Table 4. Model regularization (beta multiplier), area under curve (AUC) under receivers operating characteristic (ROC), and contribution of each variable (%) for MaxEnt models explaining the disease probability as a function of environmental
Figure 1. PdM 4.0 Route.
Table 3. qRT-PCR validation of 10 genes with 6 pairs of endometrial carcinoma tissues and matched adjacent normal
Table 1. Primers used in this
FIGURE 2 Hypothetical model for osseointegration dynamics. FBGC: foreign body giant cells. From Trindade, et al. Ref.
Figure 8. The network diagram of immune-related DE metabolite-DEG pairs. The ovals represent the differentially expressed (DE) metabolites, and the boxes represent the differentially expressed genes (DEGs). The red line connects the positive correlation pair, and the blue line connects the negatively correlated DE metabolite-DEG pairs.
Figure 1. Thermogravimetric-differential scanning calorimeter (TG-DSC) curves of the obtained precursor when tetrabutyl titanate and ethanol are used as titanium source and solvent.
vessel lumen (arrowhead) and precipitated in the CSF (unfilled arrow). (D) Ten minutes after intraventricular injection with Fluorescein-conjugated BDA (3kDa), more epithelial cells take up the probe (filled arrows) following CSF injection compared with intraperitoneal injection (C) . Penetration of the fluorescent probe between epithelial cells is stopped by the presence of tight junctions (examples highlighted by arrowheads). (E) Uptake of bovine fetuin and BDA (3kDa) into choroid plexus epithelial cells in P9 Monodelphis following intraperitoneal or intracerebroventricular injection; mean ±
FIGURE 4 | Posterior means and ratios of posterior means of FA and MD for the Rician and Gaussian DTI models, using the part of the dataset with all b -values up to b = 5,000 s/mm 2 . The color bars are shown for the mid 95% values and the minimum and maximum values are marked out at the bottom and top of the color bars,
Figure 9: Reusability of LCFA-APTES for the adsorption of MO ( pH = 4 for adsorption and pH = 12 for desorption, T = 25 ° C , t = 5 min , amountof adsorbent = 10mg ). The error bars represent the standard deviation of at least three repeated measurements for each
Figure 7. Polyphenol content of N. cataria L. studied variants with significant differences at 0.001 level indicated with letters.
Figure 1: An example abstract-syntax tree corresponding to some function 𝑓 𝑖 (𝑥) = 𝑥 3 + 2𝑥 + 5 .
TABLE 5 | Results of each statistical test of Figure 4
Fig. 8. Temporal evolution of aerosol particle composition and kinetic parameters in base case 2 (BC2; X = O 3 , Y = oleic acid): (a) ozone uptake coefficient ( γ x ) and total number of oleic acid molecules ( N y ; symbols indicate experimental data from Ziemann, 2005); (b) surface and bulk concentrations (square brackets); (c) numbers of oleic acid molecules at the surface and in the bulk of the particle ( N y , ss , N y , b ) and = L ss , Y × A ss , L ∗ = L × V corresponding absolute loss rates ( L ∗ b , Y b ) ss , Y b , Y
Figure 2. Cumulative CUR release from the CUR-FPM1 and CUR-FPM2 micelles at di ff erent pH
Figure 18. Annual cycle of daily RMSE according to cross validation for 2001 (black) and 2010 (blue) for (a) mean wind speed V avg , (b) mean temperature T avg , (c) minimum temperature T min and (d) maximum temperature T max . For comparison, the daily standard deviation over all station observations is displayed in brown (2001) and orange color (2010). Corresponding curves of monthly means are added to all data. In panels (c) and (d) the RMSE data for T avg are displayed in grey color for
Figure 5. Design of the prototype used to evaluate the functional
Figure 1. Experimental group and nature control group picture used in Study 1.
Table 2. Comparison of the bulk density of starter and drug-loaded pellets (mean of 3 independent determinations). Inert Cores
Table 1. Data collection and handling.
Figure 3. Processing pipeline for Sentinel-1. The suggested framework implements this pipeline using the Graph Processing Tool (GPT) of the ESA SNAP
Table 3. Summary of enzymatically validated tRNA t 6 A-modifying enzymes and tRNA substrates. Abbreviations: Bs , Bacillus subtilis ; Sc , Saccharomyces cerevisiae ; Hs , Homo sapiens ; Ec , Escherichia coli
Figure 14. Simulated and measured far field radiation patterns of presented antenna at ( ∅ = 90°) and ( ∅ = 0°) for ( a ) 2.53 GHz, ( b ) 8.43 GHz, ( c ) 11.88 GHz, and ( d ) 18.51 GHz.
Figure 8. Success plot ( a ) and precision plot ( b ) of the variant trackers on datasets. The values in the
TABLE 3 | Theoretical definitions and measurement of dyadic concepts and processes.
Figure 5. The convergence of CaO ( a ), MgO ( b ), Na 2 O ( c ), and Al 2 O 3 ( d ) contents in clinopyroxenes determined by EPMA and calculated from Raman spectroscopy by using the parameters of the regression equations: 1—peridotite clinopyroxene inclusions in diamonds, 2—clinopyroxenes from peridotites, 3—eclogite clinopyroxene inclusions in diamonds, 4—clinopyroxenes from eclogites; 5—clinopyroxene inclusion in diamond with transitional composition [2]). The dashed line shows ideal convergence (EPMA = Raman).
○ ○ ○ ○ ○ ○ ○
§ **Exercise details**:
The word to find is "this". Copy every line of the data that holds it.

§ **Response area**:
Table 1. Primers used in this
Figure 3. Processing pipeline for Sentinel-1. The suggested framework implements this pipeline using the Graph Processing Tool (GPT) of the ESA SNAP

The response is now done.